> Therefore, by this logic, if Venus is able to sustain any life, it should already be there.
How do you know it's not? Venus is a much more difficult place for us to analyze than say, Mars.
> Therefore, by this logic, if Venus is able to sustain any life, it should already be there.
How do you know it's not? Venus is a much more difficult place for us to analyze than say, Mars.
Maybe it is, I don't know.
I was talking about your scenario of space-faring silicon-based life. If Venus can support this different life, then it should be already there.
It's hard enough to find signs of life similar to ours (something familiar, carbon, metabolism), so if there is some completely different life somewhere in the solar system, it's unlikely we would be able to recognize it at first glance. So unlikely, that is almost pointless to postulate its existence.

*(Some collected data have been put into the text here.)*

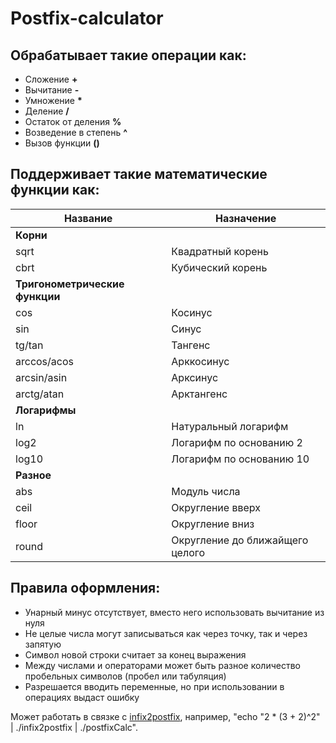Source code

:# Postfix-calculator
## Обрабатывает такие операции как:
- Сложение <b>+</b>
- Вычитание <b>-</b>
- Умножение <b>*</b>
- Деление <b>/</b>
- Остаток от деления <b>%</b>
- Возведение в степень <b>^</b>
- Вызов функции <b>()</b>

## Поддерживает такие математические функции как:
| Название                   | Назначение                      |
| -------------------------- | ------------------------------- |
| <b>Корни</b>               |                                 |
| sqrt                       | Квадратный корень               |
| cbrt                       | Кубический корень               |
| <b>Тригонометрические функции</b> |                          |
| cos                        | Косинус                         |
| sin                        | Синус                           |
| tg/tan                     | Тангенс                         |
| arccos/acos                | Арккосинус                      |
| arcsin/asin                | Арксинус                        |
| arctg/atan                 | Арктангенс                      |
| <b>Логарифмы</b>           |                                 |
| ln                         | Натуральный логарифм            |
| log2                       | Логарифм по основанию 2         |
| log10                      | Логарифм по основанию 10        |
| <b>Разное</b>              |                                 |
| abs                        | Модуль числа                    |
| ceil                       | Округление вверх                |
| floor                      | Округление вниз                 |
| round                      | Округление до ближайщего целого |

## Правила оформления:
- Унарный минус отсутствует, вместо него использовать вычитание из нуля
- Не целые числа могут записываться как через точку, так и через запятую
- Символ новой строки считает за конец выражения
- Между числами и операторами может быть разное количество пробельных символов (пробел или табуляция)
- Разрешается вводить переменные, но при использовании в операциях выдаст ошибку

Может работать в связке с [infix2postfix](https://github.com/evgenyPro/Infix2postfix), например, "echo "2 * (3 + 2)^2" | ./infix2postfix | ./postfixCalc".
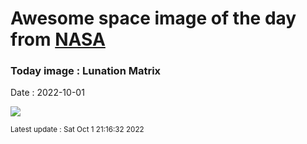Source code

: 
  # Awesome space image of the day from [NASA](https://api.nasa.gov/)

  ### Today image : Lunation Matrix
  Date : 2022-10-01

  ![](https://apod.nasa.gov/apod/image/2210/Lu20220729-0826_1050.jpg)

  <small>Latest update : Sat Oct  1 21:16:32 2022</small>
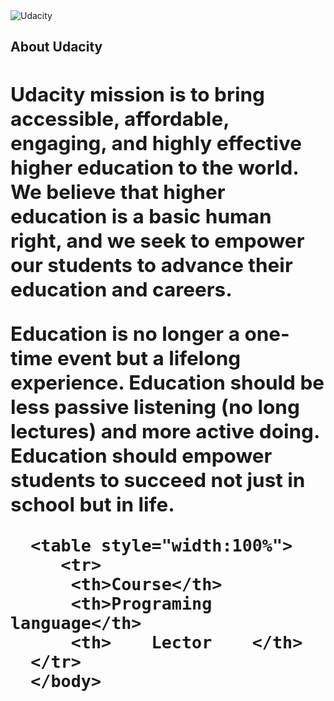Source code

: 

<img src="http://1onjea25cyhx3uvxgs4vu325.wpengine.netdna-cdn.com/wp-content/themes/udacity_wp_1_8/images/Udacity_Logo_SVG_200x35.svg" alt="Udacity" border="0">
<html>
   <body>
      <h2>
         <b>About Udacity<b>
      <h2/>
      <p>
      Udacity mission is to bring accessible, affordable, engaging, and highly effective higher education to the world. We believe that higher education is a basic human right, and we seek to empower our students to advance their education and careers.

Education is no longer a one-time event but a lifelong experience. Education should be less passive listening (no long lectures) and more active doing. Education should empower students to succeed not just in school but in life.
      <p/>



      <table style="width:100%">
         <tr>
          <th>Course</th>
          <th>Programing language</th>
          <th>    Lector    </th>
      </tr>
      </body>
</html> 
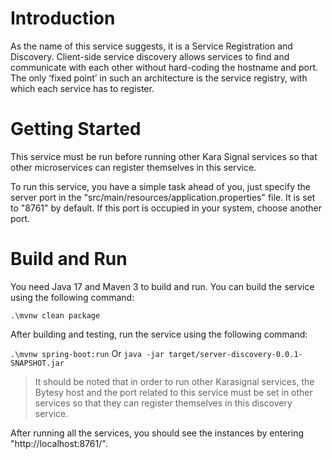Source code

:# Introduction 
As the name of this service suggests, it is a Service Registration and Discovery. Client-side service discovery allows services to find and communicate with each other without hard-coding the hostname and port. The only ‘fixed point’ in such an architecture is the service registry, with which each service has to register.

# Getting Started
This service must be run before running other Kara Signal services so that other microservices can register themselves in this service.

To run this service, you have a simple task ahead of you, just specify the server port in the "src/main/resources/application.properties" file. It is set to "8761" by default. If this port is occupied in your system, choose another port.
# Build and Run
You need Java 17 and Maven 3 to build and run. You can build the service using the following command:

`.\mvnw clean package`

After building and testing, run the service using the following command:

`.\mvnw spring-boot:run`
Or
`java -jar target/server-discovery-0.0.1-SNAPSHOT.jar`

> It should be noted that in order to run other Karasignal services, the Bytesy host and the port related to this service must be set in other services so that they can register themselves in this discovery service.

After running all the services, you should see the instances by entering "http://localhost:8761/".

Therefore, our best shot is to look for life similar to ours (because we know its tells). I think that's where the idea of a habitability zone comes from. It's not excluding the possibility of life existing outside of the zone, it's just making it easier for us to look (because looking everywhere means considering things we can't possibly understand).
That idea has been slightly changed since we started to hypothesize life on moons like Europa and Enceladus though. They are outside the classical habitable zone, but they have other possible means for producing liquid water that don't rely on the heat of a close star (tidal friction and residual core heat).